Our main focus for this work was the wreck of the Rio de Janiero Maru as oil leaks from the wreck were thought to have impacted nearby mangroves. Our survey of Rio de Janiero Maru was the first time that any of the wrecks in Chuuk Lagoon had been recorded in this way resulting in the 3D model shown below. From this survey we were able to create a baseline condition assessment of the wreck including a hull integrity assessment that has allowed for a more accurate estimation of the amount of oil that may remain inside the wreck. This information has subsequently been incorporated into a ‘Likelihood of Oil Release’ assessment providing MPF and the Chuukese authorities with a greater understanding of the potential threat that this wreck poses and enabling planning to begin toward the possible removal of the oil from the wreck in the future.
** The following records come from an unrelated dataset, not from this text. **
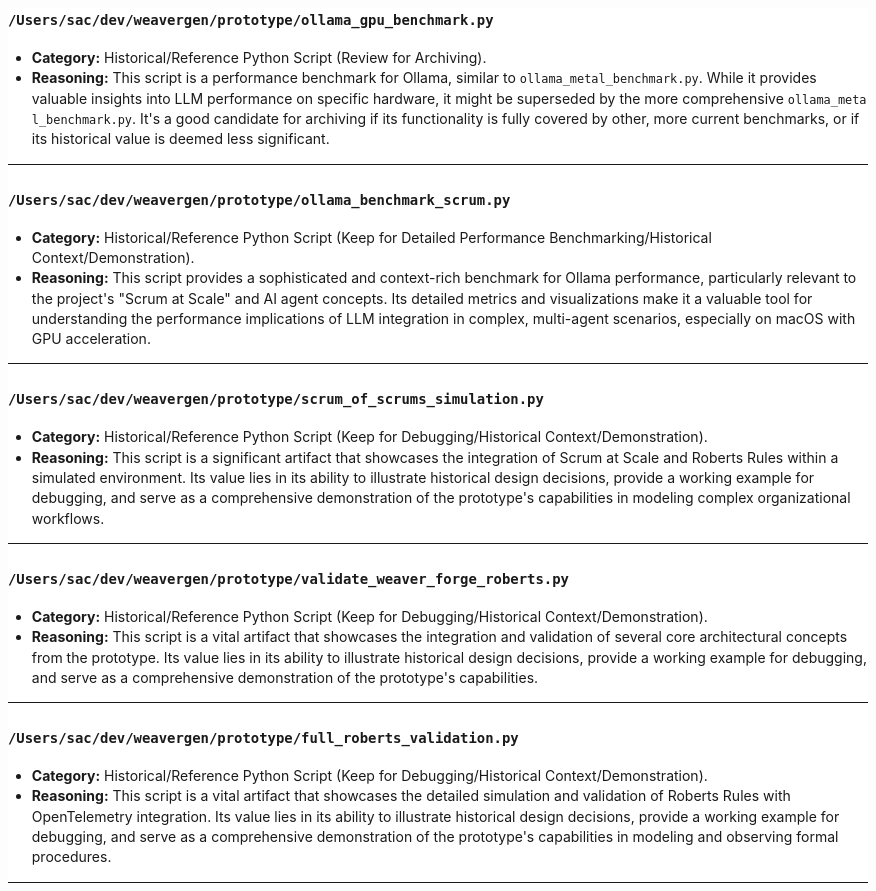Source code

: 
### `/Users/sac/dev/weavergen/prototype/ollama_gpu_benchmark.py`

*   **Category:** Historical/Reference Python Script (Review for Archiving).
*   **Reasoning:** This script is a performance benchmark for Ollama, similar to `ollama_metal_benchmark.py`. While it provides valuable insights into LLM performance on specific hardware, it might be superseded by the more comprehensive `ollama_metal_benchmark.py`. It's a good candidate for archiving if its functionality is fully covered by other, more current benchmarks, or if its historical value is deemed less significant.

---

### `/Users/sac/dev/weavergen/prototype/ollama_benchmark_scrum.py`

*   **Category:** Historical/Reference Python Script (Keep for Detailed Performance Benchmarking/Historical Context/Demonstration).
*   **Reasoning:** This script provides a sophisticated and context-rich benchmark for Ollama performance, particularly relevant to the project's "Scrum at Scale" and AI agent concepts. Its detailed metrics and visualizations make it a valuable tool for understanding the performance implications of LLM integration in complex, multi-agent scenarios, especially on macOS with GPU acceleration.

---

### `/Users/sac/dev/weavergen/prototype/scrum_of_scrums_simulation.py`

*   **Category:** Historical/Reference Python Script (Keep for Debugging/Historical Context/Demonstration).
*   **Reasoning:** This script is a significant artifact that showcases the integration of Scrum at Scale and Roberts Rules within a simulated environment. Its value lies in its ability to illustrate historical design decisions, provide a working example for debugging, and serve as a comprehensive demonstration of the prototype's capabilities in modeling complex organizational workflows.

---

### `/Users/sac/dev/weavergen/prototype/validate_weaver_forge_roberts.py`

*   **Category:** Historical/Reference Python Script (Keep for Debugging/Historical Context/Demonstration).
*   **Reasoning:** This script is a vital artifact that showcases the integration and validation of several core architectural concepts from the prototype. Its value lies in its ability to illustrate historical design decisions, provide a working example for debugging, and serve as a comprehensive demonstration of the prototype's capabilities.

---

### `/Users/sac/dev/weavergen/prototype/full_roberts_validation.py`

*   **Category:** Historical/Reference Python Script (Keep for Debugging/Historical Context/Demonstration).
*   **Reasoning:** This script is a vital artifact that showcases the detailed simulation and validation of Roberts Rules with OpenTelemetry integration. Its value lies in its ability to illustrate historical design decisions, provide a working example for debugging, and serve as a comprehensive demonstration of the prototype's capabilities in modeling and observing formal procedures.

---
How to (metaphorically) Eat an Elephant?
With thousands of PPWs located across the world’s oceans and each day bringing these ‘ticking ecological timebombs’ closer to collapse we are dealing with a massive challenge. However, what sets this threat apart from many others facing our oceans, is that the required expertise and technology already exist to remove this threat and prevent impending environmental disaster. By raising awareness of this critical issue on Earth Day we are seeking the support of likeminded people to progress our mission to protect the vulnerable ecosystems, cultures and livelihoods of the Pacific. The time to act is now because the cost of doing nothing is too much!